• [Цитируемый отрывок]
Дома были в два этажа, из которых в нижнем помещались скот, хозяйственная кладовая (обычно в полуземлянке, в задней части дома), а также основное помещение дома (у армян — «тантун», у курдов — «малемале», т. е. «дом дома»), в котором были врыты в землю один или два тонира (у курдов — танюр) для приготовления пищи и выпечки хлеба. Бывали случаи, когда еще один тонир устраивался во втором этаже, в подвешенном положении, с помощью каркаса или клетки из деревянных брусьев, обмазанных у стенок тонира глиной. Но название «тантун» и какой-то оттенок почтительного отношения оставались только за указанным помещением первого этажа. Кроме тонира в этом же помещении устраивался и открытый очаг называвшийся «ангют». Отопление комнат верхнего этажа во время моего пребывания в Моксе осуществлялось печками и: кровельного железа с такими же трубами; они ввозились из России, а также изготовлялись в Ване из русского железа (8).
Во втором этаже размещались одна-две комнаты, в том числе гостевая, в зажиточных домах снабженная выступающим фонарем с окнами или теремком, под двускатной кровлей, который носил название «кёшк», что означает также и «дворец».
В стенах жилых комнат и тантуна устраивались ниши, заменявшие собою полки, и глубокие стенные шкапы, служившие для хранения постелей в дневное время. Чистое платье хранилось в двух видах сундуков.
Освещение вечером осуществлялось при помощи самодельных глиняных масляных светильников на особой подставке, а для освещения при передвижениях по дому пользовались восковыми свечами домашнего изготовления, с толстым фитилем из бумажной пряжи и тонким слоем воска, которые, будучи длиною в два метра, а то и более, сматывались в моток или клубок, как толстая шерстяная пряжа, и по мере потребления постепенно разматывались.
Двери запирались или железным пробоем с висячим замком, или, и это чаще, по-старинке, выдвижным деревянным засовом, который можно было выдвигать или убирать снаружи при помощи деревянного или железного ключа; засов этот при открытых дверях задвигался в глубокое гнездо в каменной стене, устроенное на уровне замыкающего дверь засова (пактун).
Непременной принадлежностью каждого дома был ток, устраивавшийся на ровной площадке перед домом или на крыше нижележащего дома. Ток этот обычно имел небольшие размеры, так как молотьба производилась способом топтания на месте трех-пяти телков или телок, обычно двухгодовалых, того возраста, который определялся в Моксе термином «запретный для ярма» или «запретный для упряжки», в отличие от трехгодовалых, «дозволенных для ярма, для упряжки». Этих телков туго привязывали друг к другу за шею, так что их головы были прижаты одна к другой, а спины соответственно расходились по радиусам. Подгоняя по кругу этих бычков и телок, их тем самым заставляли топтаться на площадке тока, вымолачивая копытами накиданные на току колосья, после чего обмолот провевался подкидыванием деревянной лопатой. Вторичное провевание производилось опять-таки подкидыванием решета или сита, или деревянного подноса.

• [Задание 1] Представьте в виде таблицы Markdown с колонками «№» и «Строка» строки данных ниже: всё от первой из них до строки, содержащей "רואה חשבון בנצרת", включая обе. Пустые строки пропустите.

Записи набора данных
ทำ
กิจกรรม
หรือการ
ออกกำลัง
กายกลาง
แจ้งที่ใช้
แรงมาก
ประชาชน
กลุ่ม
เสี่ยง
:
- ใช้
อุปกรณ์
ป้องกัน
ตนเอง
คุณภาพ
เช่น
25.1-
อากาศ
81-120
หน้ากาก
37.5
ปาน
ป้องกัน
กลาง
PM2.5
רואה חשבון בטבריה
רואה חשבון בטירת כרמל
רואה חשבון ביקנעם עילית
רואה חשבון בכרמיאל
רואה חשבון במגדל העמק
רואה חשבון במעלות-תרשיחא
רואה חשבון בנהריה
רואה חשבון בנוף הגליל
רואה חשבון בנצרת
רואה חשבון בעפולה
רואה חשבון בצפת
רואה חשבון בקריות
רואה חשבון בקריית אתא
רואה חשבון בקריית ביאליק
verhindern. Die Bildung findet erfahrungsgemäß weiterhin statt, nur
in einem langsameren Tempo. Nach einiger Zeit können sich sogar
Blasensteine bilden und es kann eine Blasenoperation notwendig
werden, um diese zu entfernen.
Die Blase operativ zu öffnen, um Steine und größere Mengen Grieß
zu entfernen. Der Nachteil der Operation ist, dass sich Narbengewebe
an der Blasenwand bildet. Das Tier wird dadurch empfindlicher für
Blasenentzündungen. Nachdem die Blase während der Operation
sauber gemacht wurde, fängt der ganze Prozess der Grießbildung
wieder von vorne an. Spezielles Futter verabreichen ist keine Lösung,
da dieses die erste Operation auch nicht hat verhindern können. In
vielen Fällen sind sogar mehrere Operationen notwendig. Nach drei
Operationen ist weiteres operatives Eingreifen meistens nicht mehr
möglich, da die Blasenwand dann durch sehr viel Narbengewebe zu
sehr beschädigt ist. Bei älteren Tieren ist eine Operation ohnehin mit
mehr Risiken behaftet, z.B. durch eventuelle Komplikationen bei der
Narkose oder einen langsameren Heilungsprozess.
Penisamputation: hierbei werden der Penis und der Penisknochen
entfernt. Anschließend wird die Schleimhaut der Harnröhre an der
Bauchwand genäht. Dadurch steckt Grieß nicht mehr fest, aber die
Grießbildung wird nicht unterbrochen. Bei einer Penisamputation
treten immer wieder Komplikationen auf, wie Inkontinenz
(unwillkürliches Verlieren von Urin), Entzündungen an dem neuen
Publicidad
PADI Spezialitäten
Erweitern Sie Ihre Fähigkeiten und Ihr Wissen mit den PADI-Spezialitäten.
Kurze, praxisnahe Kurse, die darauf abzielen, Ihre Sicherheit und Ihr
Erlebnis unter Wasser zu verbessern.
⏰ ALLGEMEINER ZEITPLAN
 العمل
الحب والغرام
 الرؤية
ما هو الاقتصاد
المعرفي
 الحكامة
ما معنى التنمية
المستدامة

• [Задание 2] Чем, согласно отрывку о жилище в Моксе, подкидывали обмолот при провевании?

• [Поле ответа 1]
| № | Строка |
|---|---|
| 1 | ทำ |
| 2 | กิจกรรม |
| 3 | หรือการ |
| 4 | ออกกำลัง |
| 5 | กายกลาง |
| 6 | แจ้งที่ใช้ |
| 7 | แรงมาก |
| 8 | ประชาชน |
| 9 | กลุ่ม |
| 10 | เสี่ยง |
| 11 | : |
| 12 | - ใช้ |
| 13 | อุปกรณ์ |
| 14 | ป้องกัน |
| 15 | ตนเอง |
| 16 | คุณภาพ |
| 17 | เช่น |
| 18 | 25.1- |
| 19 | อากาศ |
| 20 | 81-120 |
| 21 | หน้ากาก |
| 22 | 37.5 |
| 23 | ปาน |
| 24 | ป้องกัน |
| 25 | กลาง |
| 26 | PM2.5 |
| 27 | רואה חשבון בטבריה |
| 28 | רואה חשבון בטירת כרמל |
| 29 | רואה חשבון ביקנעם עילית |
| 30 | רואה חשבון בכרמיאל |
| 31 | רואה חשבון במגדל העמק |
| 32 | רואה חשבון במעלות-תרשיחא |
| 33 | רואה חשבון בנהריה |
| 34 | רואה חשבון בנוף הגליל |
| 35 | רואה חשבון בנצרת |

• [Поле ответа 2]
- деревянной лопатой (первое провевание)
- решетом (второе провевание)
- ситом (второе провевание)
- деревянным подносом (второе провевание)